This is the multi-page printable view of this section. Click here to print.

Return to the regular view of this page.

Creating directed queries

The two approaches can be used together: you can use the annotated SQL that the optimizer creates as the basis for creating your own (custom) directed queries.

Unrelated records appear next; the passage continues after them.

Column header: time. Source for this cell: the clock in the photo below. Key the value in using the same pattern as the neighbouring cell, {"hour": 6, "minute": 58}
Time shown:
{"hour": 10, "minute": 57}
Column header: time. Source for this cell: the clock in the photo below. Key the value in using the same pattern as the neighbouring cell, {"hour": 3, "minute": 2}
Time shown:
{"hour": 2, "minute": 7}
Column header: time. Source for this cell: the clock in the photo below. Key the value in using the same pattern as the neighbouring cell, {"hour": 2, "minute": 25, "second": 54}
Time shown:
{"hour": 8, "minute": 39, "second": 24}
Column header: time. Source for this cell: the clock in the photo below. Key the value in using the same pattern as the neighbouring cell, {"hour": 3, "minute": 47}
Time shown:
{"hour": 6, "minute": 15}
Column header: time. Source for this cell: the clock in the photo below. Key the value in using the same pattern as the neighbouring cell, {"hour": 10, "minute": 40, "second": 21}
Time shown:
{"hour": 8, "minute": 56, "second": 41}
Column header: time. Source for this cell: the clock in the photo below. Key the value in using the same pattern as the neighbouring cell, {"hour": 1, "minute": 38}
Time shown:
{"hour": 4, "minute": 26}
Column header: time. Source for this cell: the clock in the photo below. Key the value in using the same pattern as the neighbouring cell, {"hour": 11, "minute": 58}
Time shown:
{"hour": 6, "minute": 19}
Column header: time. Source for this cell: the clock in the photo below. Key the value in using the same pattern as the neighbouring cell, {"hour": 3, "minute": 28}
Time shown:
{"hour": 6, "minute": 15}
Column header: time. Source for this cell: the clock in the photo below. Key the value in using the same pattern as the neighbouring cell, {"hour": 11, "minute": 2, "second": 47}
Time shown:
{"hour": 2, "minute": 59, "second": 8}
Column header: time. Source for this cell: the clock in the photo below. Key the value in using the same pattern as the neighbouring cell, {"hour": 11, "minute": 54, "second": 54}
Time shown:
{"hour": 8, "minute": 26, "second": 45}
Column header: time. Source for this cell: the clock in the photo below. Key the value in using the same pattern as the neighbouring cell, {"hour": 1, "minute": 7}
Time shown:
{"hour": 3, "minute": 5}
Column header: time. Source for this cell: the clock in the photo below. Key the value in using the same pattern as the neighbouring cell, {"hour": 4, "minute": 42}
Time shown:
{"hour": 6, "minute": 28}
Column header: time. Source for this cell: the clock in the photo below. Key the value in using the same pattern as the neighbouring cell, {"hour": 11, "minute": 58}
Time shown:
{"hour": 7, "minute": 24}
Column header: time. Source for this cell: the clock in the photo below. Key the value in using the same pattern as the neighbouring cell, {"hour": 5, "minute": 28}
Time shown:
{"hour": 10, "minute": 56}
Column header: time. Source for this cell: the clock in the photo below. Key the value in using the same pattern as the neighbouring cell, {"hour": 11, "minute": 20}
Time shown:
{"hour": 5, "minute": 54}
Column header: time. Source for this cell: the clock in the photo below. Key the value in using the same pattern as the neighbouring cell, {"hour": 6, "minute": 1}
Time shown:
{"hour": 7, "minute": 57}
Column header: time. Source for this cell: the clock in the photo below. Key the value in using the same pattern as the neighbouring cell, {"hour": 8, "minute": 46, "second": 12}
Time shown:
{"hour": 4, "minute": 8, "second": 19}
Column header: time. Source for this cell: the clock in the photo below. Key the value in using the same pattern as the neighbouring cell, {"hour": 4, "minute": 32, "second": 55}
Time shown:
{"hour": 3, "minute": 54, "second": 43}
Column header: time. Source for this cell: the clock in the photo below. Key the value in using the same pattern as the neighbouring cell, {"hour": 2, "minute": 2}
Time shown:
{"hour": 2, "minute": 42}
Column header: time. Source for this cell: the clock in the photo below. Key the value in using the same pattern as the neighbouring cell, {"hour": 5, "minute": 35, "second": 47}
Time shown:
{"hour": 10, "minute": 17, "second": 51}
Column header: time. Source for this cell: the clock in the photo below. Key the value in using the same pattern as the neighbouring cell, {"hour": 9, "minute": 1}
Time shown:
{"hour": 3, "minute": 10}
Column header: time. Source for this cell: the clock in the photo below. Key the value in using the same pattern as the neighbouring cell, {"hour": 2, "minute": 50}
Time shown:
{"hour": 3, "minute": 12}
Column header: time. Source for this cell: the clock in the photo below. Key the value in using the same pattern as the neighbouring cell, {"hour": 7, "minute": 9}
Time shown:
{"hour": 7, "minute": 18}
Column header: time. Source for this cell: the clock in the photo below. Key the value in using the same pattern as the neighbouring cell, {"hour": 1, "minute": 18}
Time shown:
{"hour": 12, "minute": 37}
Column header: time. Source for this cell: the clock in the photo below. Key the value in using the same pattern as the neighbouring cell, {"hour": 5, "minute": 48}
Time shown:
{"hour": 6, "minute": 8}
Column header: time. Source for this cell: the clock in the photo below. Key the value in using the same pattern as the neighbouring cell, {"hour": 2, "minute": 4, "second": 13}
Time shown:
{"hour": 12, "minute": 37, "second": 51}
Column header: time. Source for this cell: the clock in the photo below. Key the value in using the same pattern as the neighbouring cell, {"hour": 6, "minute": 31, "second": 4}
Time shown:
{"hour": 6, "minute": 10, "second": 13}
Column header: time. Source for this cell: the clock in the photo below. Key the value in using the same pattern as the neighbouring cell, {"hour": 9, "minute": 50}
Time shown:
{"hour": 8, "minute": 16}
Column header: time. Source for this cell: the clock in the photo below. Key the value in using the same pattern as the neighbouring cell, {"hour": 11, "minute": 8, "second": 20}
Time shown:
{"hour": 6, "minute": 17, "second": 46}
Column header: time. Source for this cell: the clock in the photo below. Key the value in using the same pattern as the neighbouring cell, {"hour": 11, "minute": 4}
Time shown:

CREATE DIRECTED QUERY associates an input query with a query annotated with optimizer hints. It stores the association under a unique identifier. CREATE DIRECTED QUERY has two variants:

  • CREATE DIRECTED QUERY OPTIMIZER directs the query optimizer to generate annotated SQL from the specified input query. The annotated query contains hints that the optimizer can use to recreate its current query plan for that input query.

  • CREATE DIRECTED QUERY CUSTOM specifies an annotated query supplied by the user. Vertica associates the annotated query with the input query specified by the last SAVE QUERY statement.

In both cases, Vertica associates the annotated query and input query, and registers their association in the system table DIRECTED_QUERIES under query_name.

The two approaches can be used together: you can use the annotated SQL that the optimizer creates as the basis for creating your own (custom) directed queries.

1 - Optimizer-generated directed queries

CREATE DIRECTED QUERY OPTIMIZER passes an input query to the optimizer, which generates an annotated query from its own query plan.

CREATE DIRECTED QUERY OPTIMIZER passes an input query to the optimizer, which generates an annotated query from its own query plan. It then pairs the input and annotated queries and saves them as a directed query. This directed query can be used to handle other queries that are identical except for the predicate strings on which query results are filtered.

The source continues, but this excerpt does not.